Required work: Can you reproduce the entries word for word, starting at the line containing "family: Rosaceae" and ending at the line containing "collector number: 8091", with both of those lines included?

[Records from a dataset]
..........
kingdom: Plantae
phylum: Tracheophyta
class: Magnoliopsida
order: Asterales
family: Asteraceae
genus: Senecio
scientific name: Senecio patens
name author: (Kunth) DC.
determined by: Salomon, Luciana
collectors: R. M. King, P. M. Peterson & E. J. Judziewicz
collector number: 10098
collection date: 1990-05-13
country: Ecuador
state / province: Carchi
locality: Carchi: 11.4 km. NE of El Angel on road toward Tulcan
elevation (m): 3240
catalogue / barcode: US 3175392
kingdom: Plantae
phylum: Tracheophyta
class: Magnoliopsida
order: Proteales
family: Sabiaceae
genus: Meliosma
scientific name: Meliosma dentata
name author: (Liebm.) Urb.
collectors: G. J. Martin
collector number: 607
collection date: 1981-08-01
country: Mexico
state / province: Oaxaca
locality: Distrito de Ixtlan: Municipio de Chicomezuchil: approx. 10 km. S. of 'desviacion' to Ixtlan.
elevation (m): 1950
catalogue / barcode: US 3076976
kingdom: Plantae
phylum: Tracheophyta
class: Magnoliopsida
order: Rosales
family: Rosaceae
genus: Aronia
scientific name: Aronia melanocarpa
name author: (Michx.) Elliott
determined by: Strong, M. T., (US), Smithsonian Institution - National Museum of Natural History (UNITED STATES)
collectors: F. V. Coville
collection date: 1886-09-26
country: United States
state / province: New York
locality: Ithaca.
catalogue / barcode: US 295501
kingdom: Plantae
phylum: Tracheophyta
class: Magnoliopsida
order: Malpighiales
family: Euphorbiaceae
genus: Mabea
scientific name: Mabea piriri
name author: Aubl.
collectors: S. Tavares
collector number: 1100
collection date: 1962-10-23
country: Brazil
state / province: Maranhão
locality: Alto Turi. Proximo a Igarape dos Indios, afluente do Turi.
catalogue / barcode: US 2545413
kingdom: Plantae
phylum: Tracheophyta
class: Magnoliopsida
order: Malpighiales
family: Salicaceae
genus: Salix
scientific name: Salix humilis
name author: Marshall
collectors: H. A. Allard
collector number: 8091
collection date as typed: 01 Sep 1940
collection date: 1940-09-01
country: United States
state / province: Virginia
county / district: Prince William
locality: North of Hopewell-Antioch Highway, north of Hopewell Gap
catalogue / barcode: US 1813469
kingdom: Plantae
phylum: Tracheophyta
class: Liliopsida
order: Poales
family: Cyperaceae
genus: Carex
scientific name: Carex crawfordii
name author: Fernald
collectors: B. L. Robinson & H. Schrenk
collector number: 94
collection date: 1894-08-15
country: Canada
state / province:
..........
Answer for this exercise:
family: Rosaceae
genus: Aronia
scientific name: Aronia melanocarpa
name author: (Michx.) Elliott
determined by: Strong, M. T., (US), Smithsonian Institution - National Museum of Natural History (UNITED STATES)
collectors: F. V. Coville
collection date: 1886-09-26
country: United States
state / province: New York
locality: Ithaca.
catalogue / barcode: US 295501
kingdom: Plantae
phylum: Tracheophyta
class: Magnoliopsida
order: Malpighiales
family: Euphorbiaceae
genus: Mabea
scientific name: Mabea piriri
name author: Aubl.
collectors: S. Tavares
collector number: 1100
collection date: 1962-10-23
country: Brazil
state / province: Maranhão
locality: Alto Turi. Proximo a Igarape dos Indios, afluente do Turi.
catalogue / barcode: US 2545413
kingdom: Plantae
phylum: Tracheophyta
class: Magnoliopsida
order: Malpighiales
family: Salicaceae
genus: Salix
scientific name: Salix humilis
name author: Marshall
collectors: H. A. Allard
collector number: 8091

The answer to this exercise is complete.